Let $M$ be a compact manifold of unknown dimension embedded in $\mathbb{R}^n$ for some natural $n$. Let $S=\{x_1, x_2,..., x_k\}$ be a uniform random sample obtained from $M$. Let $\Gamma(S)$ be the set of all geodesics between points in $S$ on $M$. Suppose we are given some subset of $\Gamma(S)$ (perhaps finite), what can be said of $M$ from this information?
I realize that this question is rather broad - are there any results regarding such questions (or at least similar). I have seen some work regarding persistent homology and "point clouds"; however, this seems to be a rather different question.

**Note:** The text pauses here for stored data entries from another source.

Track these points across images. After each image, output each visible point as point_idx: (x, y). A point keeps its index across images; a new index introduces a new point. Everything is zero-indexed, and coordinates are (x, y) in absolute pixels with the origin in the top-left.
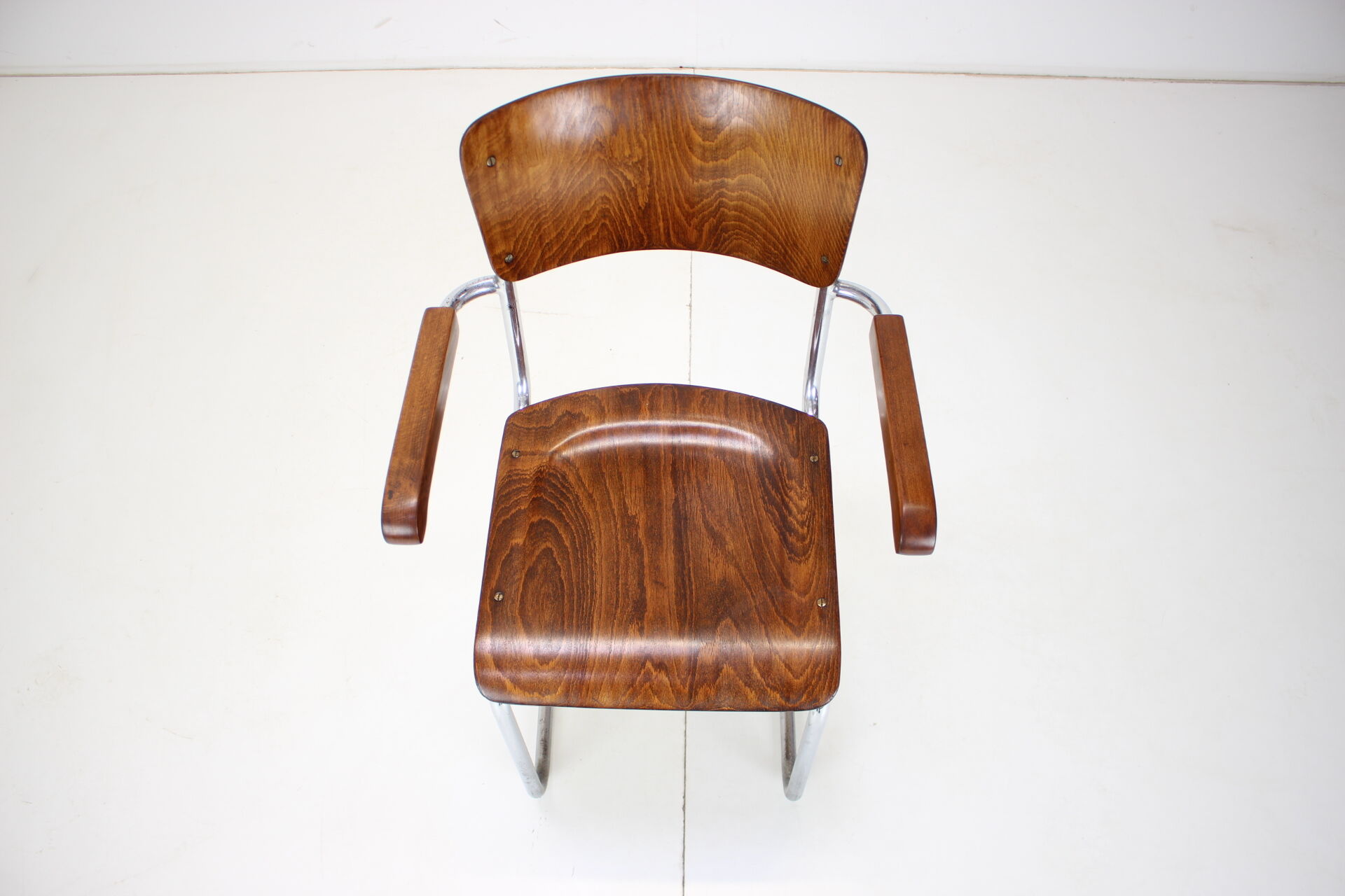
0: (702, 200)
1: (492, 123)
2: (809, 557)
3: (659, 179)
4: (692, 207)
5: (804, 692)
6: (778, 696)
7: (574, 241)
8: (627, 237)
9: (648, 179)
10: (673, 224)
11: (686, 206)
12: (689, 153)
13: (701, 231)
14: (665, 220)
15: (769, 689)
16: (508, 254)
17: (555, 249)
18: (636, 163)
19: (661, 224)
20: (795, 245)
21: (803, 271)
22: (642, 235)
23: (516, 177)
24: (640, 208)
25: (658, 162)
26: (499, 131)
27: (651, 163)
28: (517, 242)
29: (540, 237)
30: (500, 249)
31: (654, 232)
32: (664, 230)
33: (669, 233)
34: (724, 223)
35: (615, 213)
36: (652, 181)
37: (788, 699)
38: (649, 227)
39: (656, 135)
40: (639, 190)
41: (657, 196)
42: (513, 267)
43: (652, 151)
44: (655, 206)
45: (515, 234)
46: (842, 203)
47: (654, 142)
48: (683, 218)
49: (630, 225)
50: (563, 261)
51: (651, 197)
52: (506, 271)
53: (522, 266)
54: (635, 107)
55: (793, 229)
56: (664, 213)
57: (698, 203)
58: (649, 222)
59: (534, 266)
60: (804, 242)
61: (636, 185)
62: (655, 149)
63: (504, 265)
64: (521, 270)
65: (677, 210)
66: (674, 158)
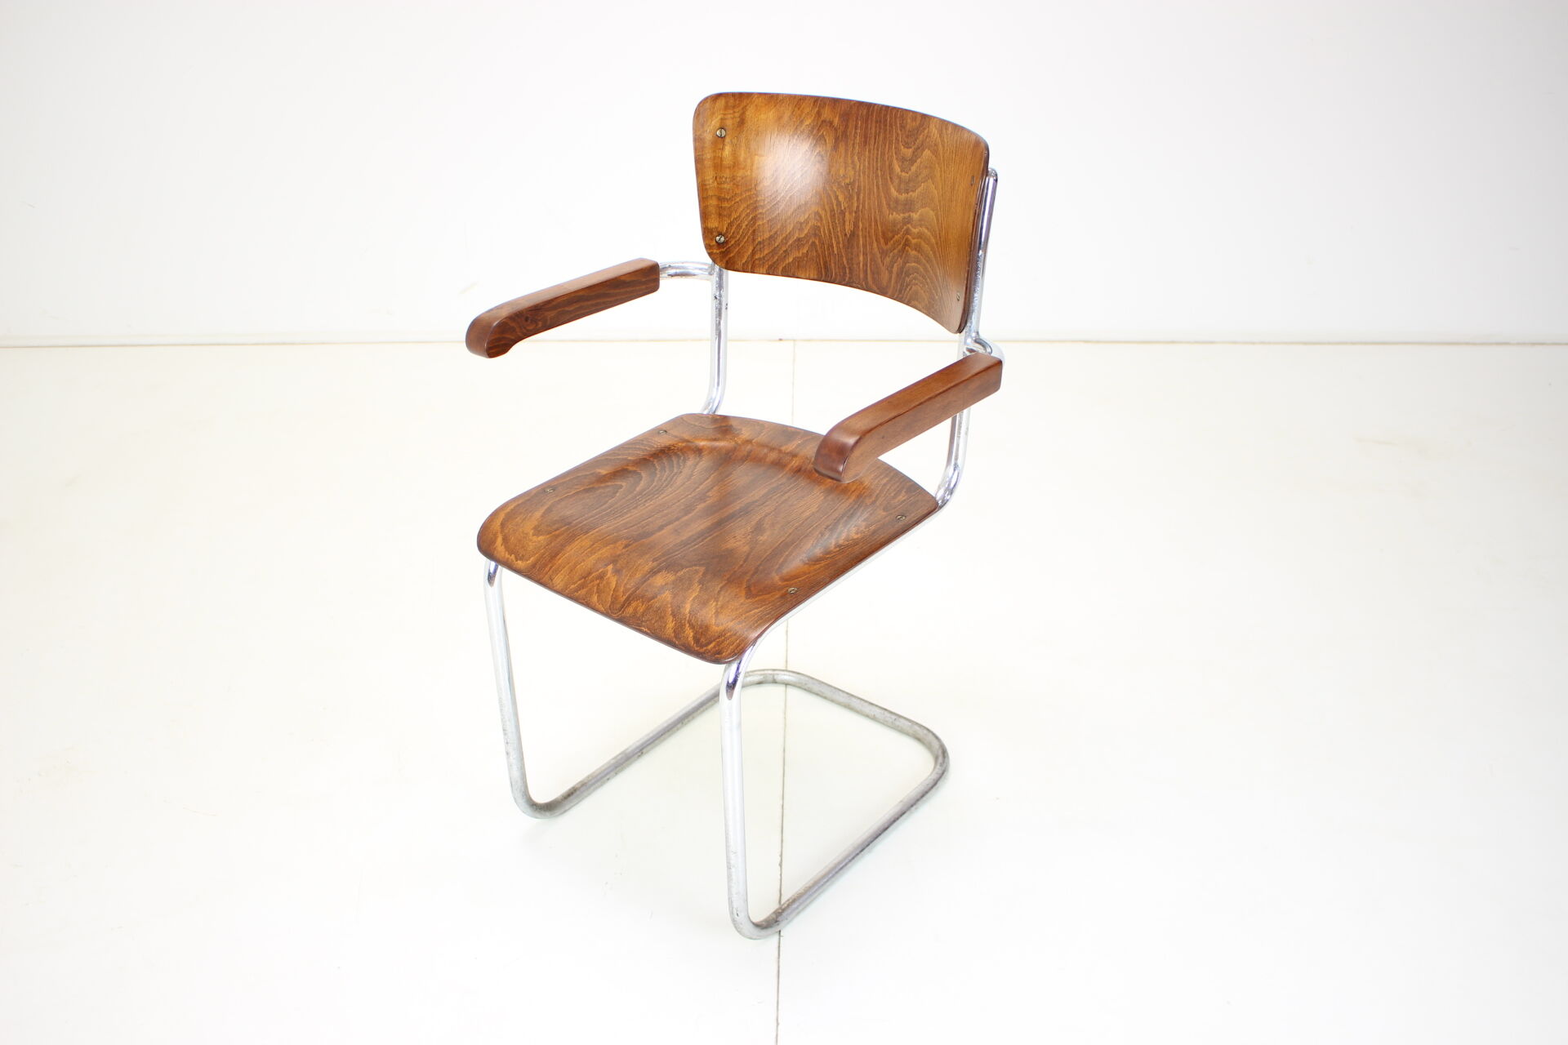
0: (894, 237)
1: (732, 100)
3: (864, 206)
4: (885, 244)
5: (714, 640)
6: (692, 634)
7: (785, 251)
8: (833, 265)
9: (855, 205)
10: (871, 260)
11: (881, 241)
12: (890, 182)
13: (891, 272)
14: (865, 254)
15: (687, 625)
16: (720, 234)
17: (766, 252)
18: (848, 184)
19: (861, 258)
21: (949, 316)
22: (844, 267)
23: (742, 159)
24: (845, 235)
25: (865, 187)
26: (738, 110)
27: (859, 188)
28: (730, 225)
29: (754, 231)
30: (713, 224)
31: (855, 266)
32: (863, 265)
33: (866, 270)
34: (907, 265)
35: (825, 234)
36: (858, 207)
37: (697, 641)
38: (852, 259)
39: (867, 160)
40: (847, 214)
41: (861, 225)
42: (724, 250)
43: (862, 175)
44: (858, 236)
45: (730, 215)
47: (864, 166)
48: (879, 255)
49: (836, 252)
50: (771, 271)
51: (856, 225)
52: (715, 251)
53: (732, 255)
54: (856, 130)
56: (864, 245)
58: (852, 253)
59: (744, 261)
61: (846, 208)
62: (864, 173)
63: (714, 243)
64: (730, 258)
65: (874, 243)
66: (877, 187)
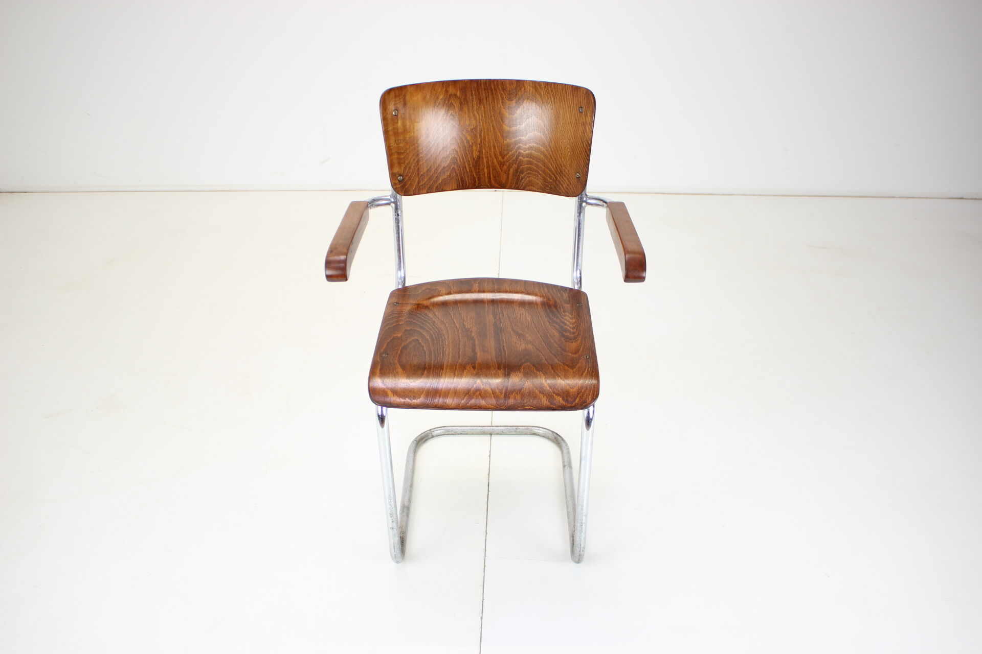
0: (508, 153)
1: (397, 92)
2: (578, 340)
3: (485, 140)
4: (503, 158)
5: (577, 396)
6: (561, 399)
7: (436, 177)
8: (466, 178)
9: (479, 140)
10: (493, 170)
11: (500, 157)
12: (502, 123)
13: (508, 174)
14: (488, 167)
15: (555, 395)
16: (400, 175)
17: (426, 180)
18: (472, 129)
19: (486, 170)
20: (561, 172)
21: (567, 188)
22: (474, 178)
23: (408, 127)
24: (474, 159)
25: (484, 129)
26: (401, 97)
27: (480, 129)
28: (405, 168)
29: (418, 169)
30: (396, 170)
31: (482, 176)
32: (488, 174)
33: (490, 177)
34: (521, 167)
35: (460, 161)
36: (481, 141)
37: (567, 401)
38: (479, 172)
39: (483, 112)
40: (474, 147)
41: (484, 151)
42: (402, 184)
43: (481, 122)
44: (482, 157)
45: (405, 162)
46: (584, 133)
47: (482, 116)
48: (498, 166)
49: (468, 170)
50: (429, 191)
51: (480, 152)
52: (398, 186)
53: (407, 187)
54: (472, 96)
55: (559, 162)
56: (487, 162)
57: (507, 155)
58: (479, 169)
59: (414, 188)
60: (566, 168)
61: (472, 144)
62: (482, 120)
63: (397, 181)
64: (406, 188)
65: (495, 160)
66: (493, 126)
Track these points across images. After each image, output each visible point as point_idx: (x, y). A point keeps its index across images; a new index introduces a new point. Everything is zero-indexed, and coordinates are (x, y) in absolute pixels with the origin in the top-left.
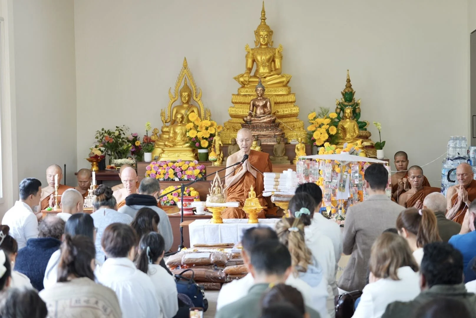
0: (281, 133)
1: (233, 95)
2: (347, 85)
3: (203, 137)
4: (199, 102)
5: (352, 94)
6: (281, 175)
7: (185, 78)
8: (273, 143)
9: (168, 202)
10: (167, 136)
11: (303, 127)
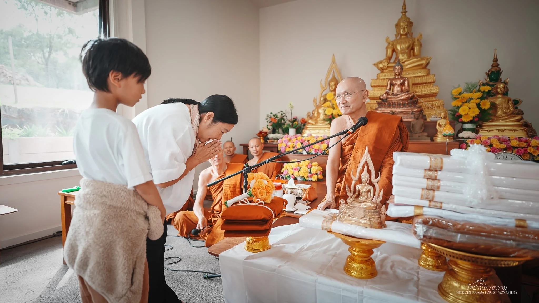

Additional comments: I have toyed with the idea of projecting the points of $S$ via the maps,
$\rho_i(x_j)=(x_j^{(1)}, x_j^{(2)},...,x_j^{(i-1)}, 0, x_j^{(i+1)},..., x_j^{(n)})$
It seems to me that if we were to define $N_\epsilon(x_j)=\{x_l\in S|d(x_j, x_l)\le\epsilon\}$ and $|N_\epsilon(x_j)|$ as the density of $x_j$, we would find that the density of $rho_i(x_j)$ increases if there is curvature in the $i-th$ direction.
This construction is rather simple and does not address the information we have about the geodesics but I figured that it might help.